To celebrate this milestone in entertainment longevity, the movie of the show was released. Many of the radio program’s favorites were in the cast and some of the bits as well, absent the most famous bit, “Lake Wobegon.” That was disappointing; how can you make a movie titled A Prairie Home Companion without the News From Lake Wobegon?
Nevertheless, it was a great movie, featuring a great cast: Meryl Streep, Lily Tomlin, Kevin Kline, Woody Harrelson, Virginia Madsen, Tommy Lee Jones, John C. Reilly, Lindsay Lohan, L.Q. Jones, Maya Rudolph, Marylouise Burke, Sue Scott, Tim Russell, Tom Keith, The Guy’s All-Star Shoe Band and a list of others, directed by Robert Altman.
The man who made M•A•S•H and The Player, Nashville and The Long Goodbye, Dr. T and the Women (A very surprising film!) and The Company (Another surprising film written by Neve Campbell); probably the most idiosyncratic director of our time — who never won the Oscar for Best Director.
His 1970 hit M•A•S•H helped define the anti-war movement during the Vietnam era, The Long Goodbye (1973) was his first jab at mocking Hollywood, the industry and Nashville did the same for the music scene. Then there was The Player, the ultimate swipe at the motion picture industry and one of the five best films of the 1990’s — and probably why he didn’t win an Oscar for Best Director.
Altman died in Los Angeles November 20 and we will no longer look forward to his latest film. Altman’s focus in the film is on death or loss. One of APHC’s fictional characters dies in a dressing room, two sisters constantly speak of their departed sisters and mother, the future of APHC up in the air; it was as if Altman thought to say goodbye to his audience. I guess that’s all the reason to watch this film if you haven’t already. After reading the news of the day, I also wonder if he wasn’t making another comment on war, this one far more subtle than M*A*S*H. Something more to ponder.

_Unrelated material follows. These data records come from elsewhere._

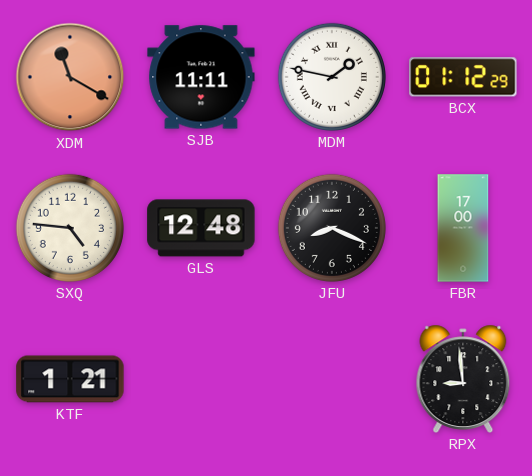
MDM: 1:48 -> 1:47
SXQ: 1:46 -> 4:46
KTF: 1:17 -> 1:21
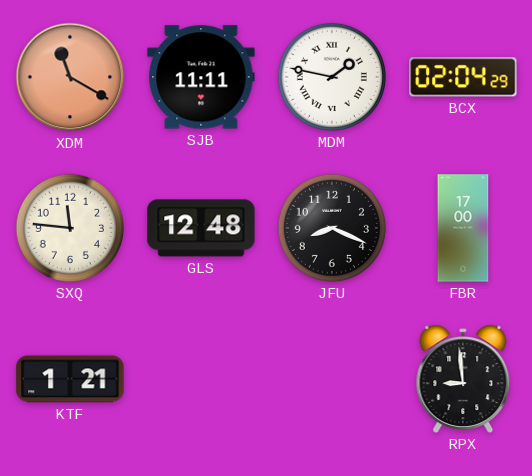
BCX: 01:12 -> 02:04
SXQ: 4:46 -> 11:46
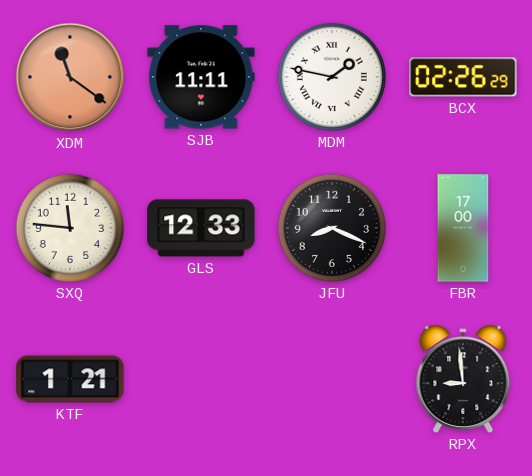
XDM: 11:20 -> 11:21
BCX: 02:04 -> 02:26
GLS: 12:48 -> 12:33
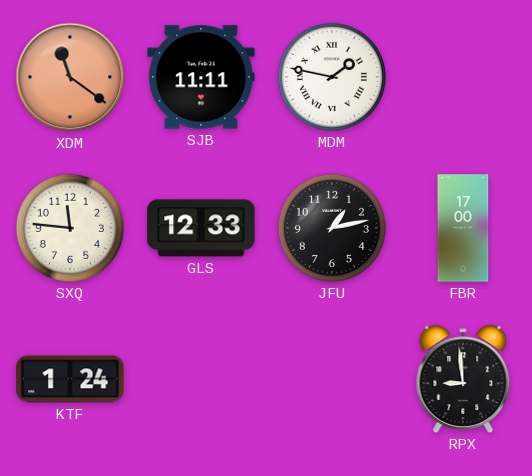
BCX: 02:26 -> none
JFU: 8:19 -> 1:13
KTF: 1:21 -> 1:24
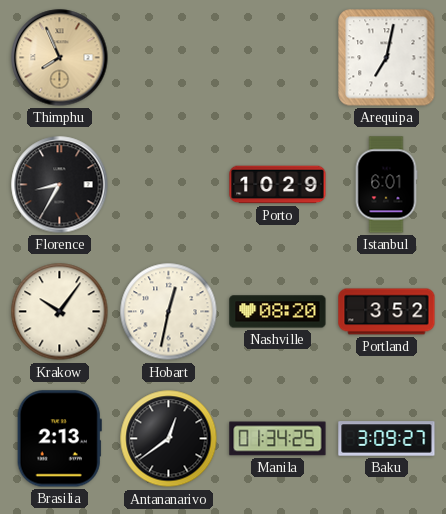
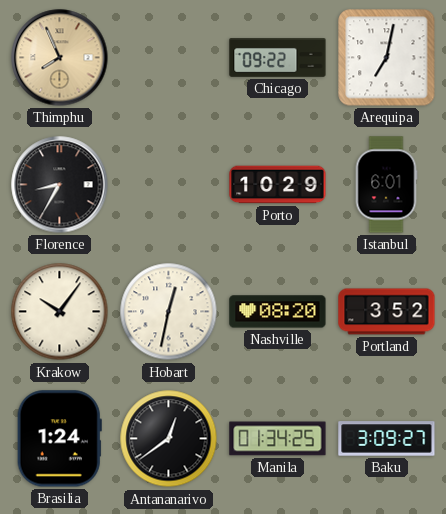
Chicago: none -> 09:22
Brasilia: 2:13 -> 1:24
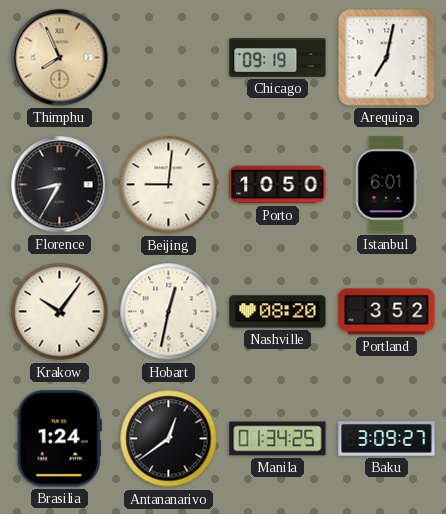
Chicago: 09:22 -> 09:19
Beijing: none -> 9:01
Porto: 10:29 -> 10:50
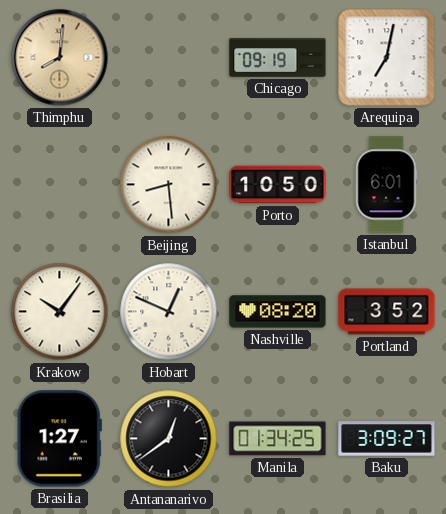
Thimphu: 7:56 -> 8:01
Florence: 8:35 -> none
Beijing: 9:01 -> 8:29
Hobart: 12:32 -> 12:49
Brasilia: 1:24 -> 1:27
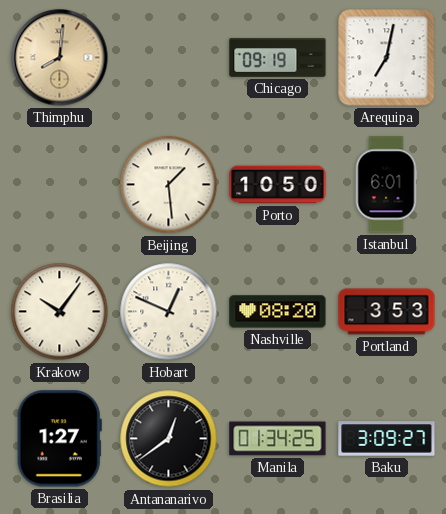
Beijing: 8:29 -> 1:29
Portland: 3:52 -> 3:53
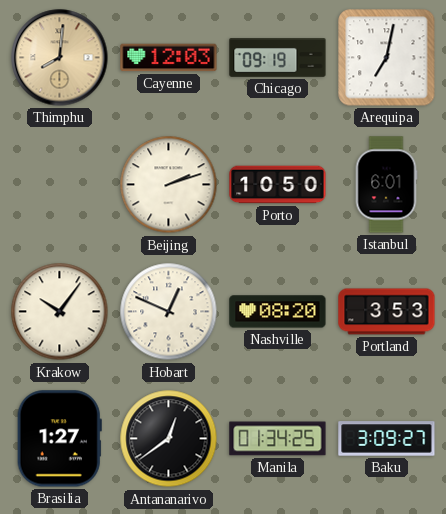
Cayenne: none -> 12:03
Beijing: 1:29 -> 2:12
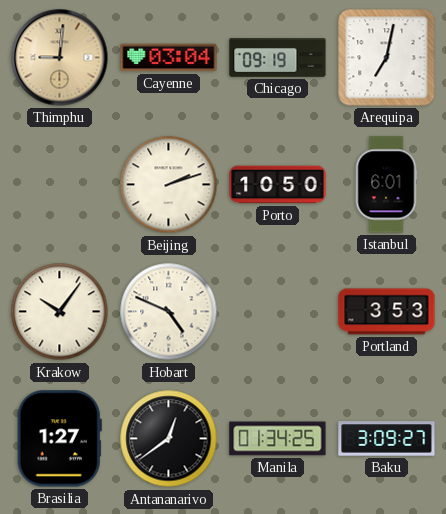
Thimphu: 8:01 -> 9:01
Cayenne: 12:03 -> 03:04
Hobart: 12:49 -> 4:49
Nashville: 08:20 -> none
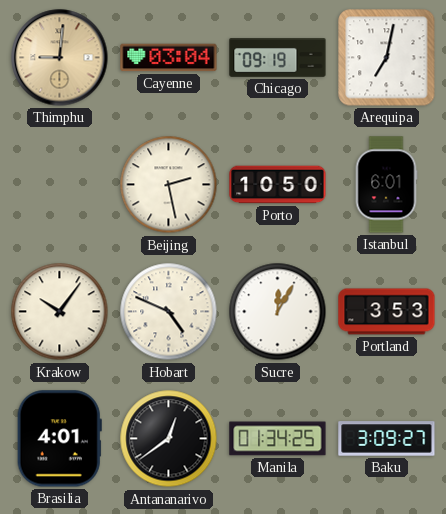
Beijing: 2:12 -> 2:28
Sucre: none -> 12:05
Brasilia: 1:27 -> 4:01
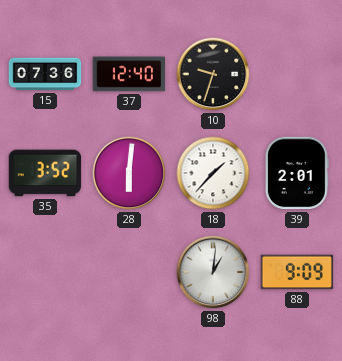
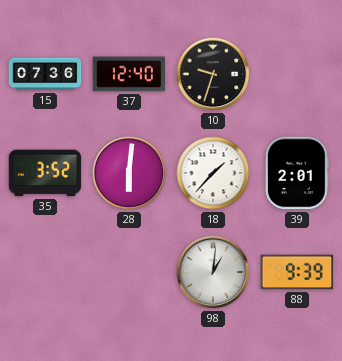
88: 9:09 -> 9:39
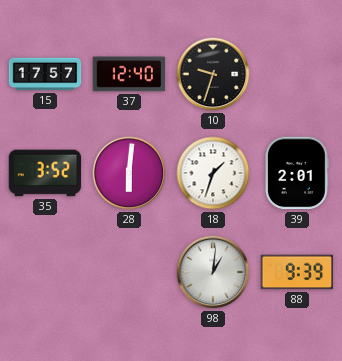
15: 07:36 -> 17:57
18: 1:37 -> 1:33
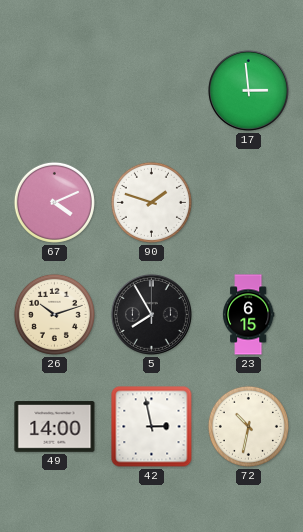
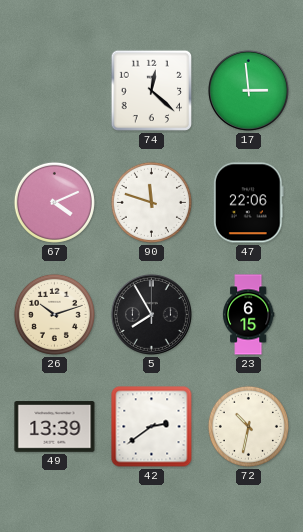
74: none -> 12:22
90: 1:48 -> 11:48
47: none -> 22:06
49: 14:00 -> 13:39
42: 2:58 -> 2:39
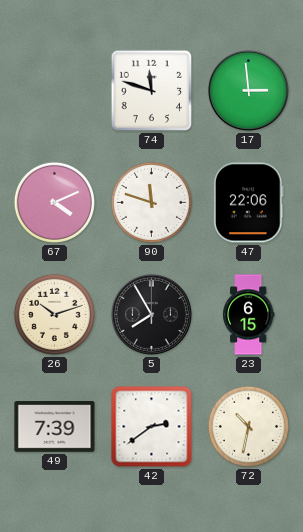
74: 12:22 -> 11:48
49: 13:39 -> 7:39
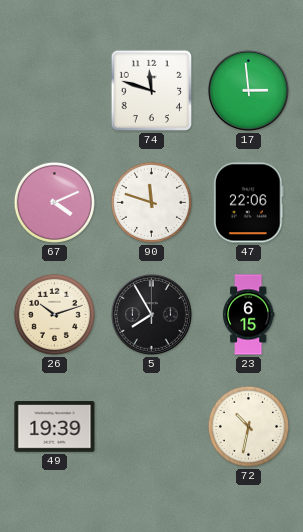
49: 7:39 -> 19:39
42: 2:39 -> none
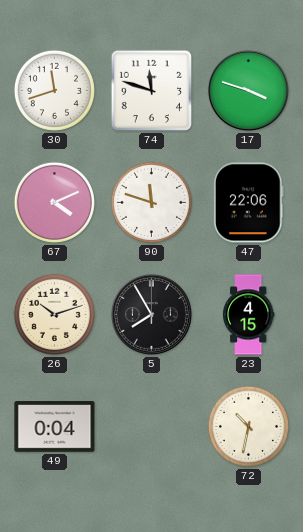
30: none -> 11:42
17: 2:59 -> 3:48
23: 6:15 -> 4:15
49: 19:39 -> 0:04
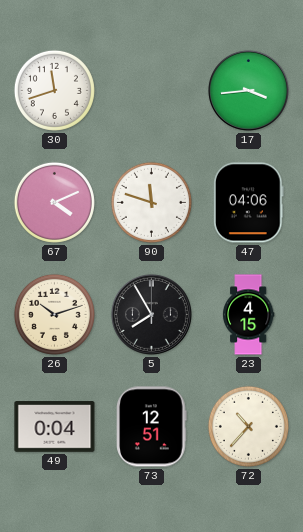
74: 11:48 -> none
17: 3:48 -> 3:44
47: 22:06 -> 04:06
73: none -> 12:51
72: 10:32 -> 10:37
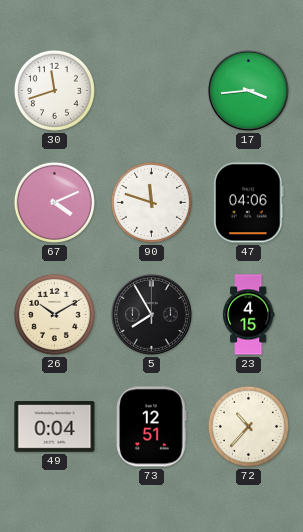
26: 10:12 -> 10:10
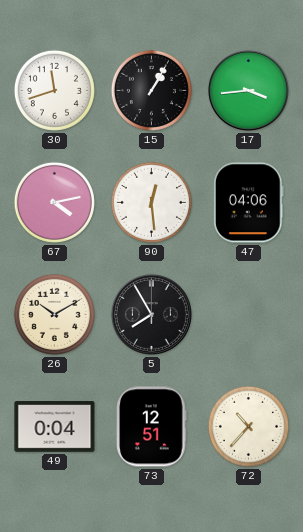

Robert Altman was a veteran of World War II, a co-pilot on bombing missions over Borneo and the Dutch East Indies, this contribution to our lives always over-looked when considering the full measure of the man. And I always suspect this shaped his view of war and made him always questions the reasons for war.
The Altman family was missing someone this Thanksgiving too. He, like my brother, was a good man.